Personal information
- Born: 11 April 1989 (age 37) Bournemouth, Great Britain
- Home town: Wells, Somerset, Great Britain

Sport
- Country: Great Britain
- Sport: Para canoe
- Disability: Proximal femoral focal deficiency
- Disability class: VL3

Medal record
Men's Para canoe
Representing Great Britain
Paralympic Games
| Silver medal – second place | 2024 Paris | VL3 |
World Championships
| Gold medal – first place | 2021 Copenhagen | VL3 |
| Gold medal – first place | 2022 Dartmouth | VL3 |
| Silver medal – second place | 2023 Duisburg | VL3 |
| Bronze medal – third place | 2018 Montemor-o-Velho | VL3 |
European Championships
| Gold medal – first place | 2022 Munich | VL3 |
| Bronze medal – third place | 2018 Belgrade | VL3 |

= Jack Eyers =

British paracanoeist (born 1989)

Jack Eyers (born 11 April 1989) is a British Para canoeist who competes at international canoe competitions.
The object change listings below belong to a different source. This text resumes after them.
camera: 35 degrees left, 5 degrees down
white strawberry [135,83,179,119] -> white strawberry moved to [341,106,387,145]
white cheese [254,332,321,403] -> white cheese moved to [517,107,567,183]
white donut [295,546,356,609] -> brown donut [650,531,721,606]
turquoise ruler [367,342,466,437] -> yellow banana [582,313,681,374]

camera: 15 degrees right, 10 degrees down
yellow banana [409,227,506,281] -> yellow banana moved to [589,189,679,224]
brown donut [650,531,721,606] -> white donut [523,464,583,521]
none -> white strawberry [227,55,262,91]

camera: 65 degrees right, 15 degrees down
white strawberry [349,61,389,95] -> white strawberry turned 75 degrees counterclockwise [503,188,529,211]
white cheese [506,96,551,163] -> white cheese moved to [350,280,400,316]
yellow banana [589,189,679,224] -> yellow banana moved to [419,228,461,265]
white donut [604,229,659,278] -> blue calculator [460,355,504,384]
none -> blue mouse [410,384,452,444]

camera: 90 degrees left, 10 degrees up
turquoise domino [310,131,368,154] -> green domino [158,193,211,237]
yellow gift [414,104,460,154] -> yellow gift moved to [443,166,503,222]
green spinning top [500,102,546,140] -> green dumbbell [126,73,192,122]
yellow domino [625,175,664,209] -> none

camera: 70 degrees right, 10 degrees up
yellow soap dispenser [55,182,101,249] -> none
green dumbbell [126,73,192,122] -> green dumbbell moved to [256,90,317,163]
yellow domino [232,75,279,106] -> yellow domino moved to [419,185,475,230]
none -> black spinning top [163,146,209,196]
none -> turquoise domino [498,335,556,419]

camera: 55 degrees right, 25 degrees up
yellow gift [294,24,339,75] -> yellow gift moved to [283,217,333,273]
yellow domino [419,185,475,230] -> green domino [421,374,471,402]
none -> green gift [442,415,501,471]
He is a two-time World champion and a European champion. He is an above-the-knee leg amputee.

==Modelling==
Eyers was crowned Mr. England in 2017 and was the first amputee to do so. He also began his modelling career with Models of Diversity, an agency that targets to expand body diversity in the fashion industry.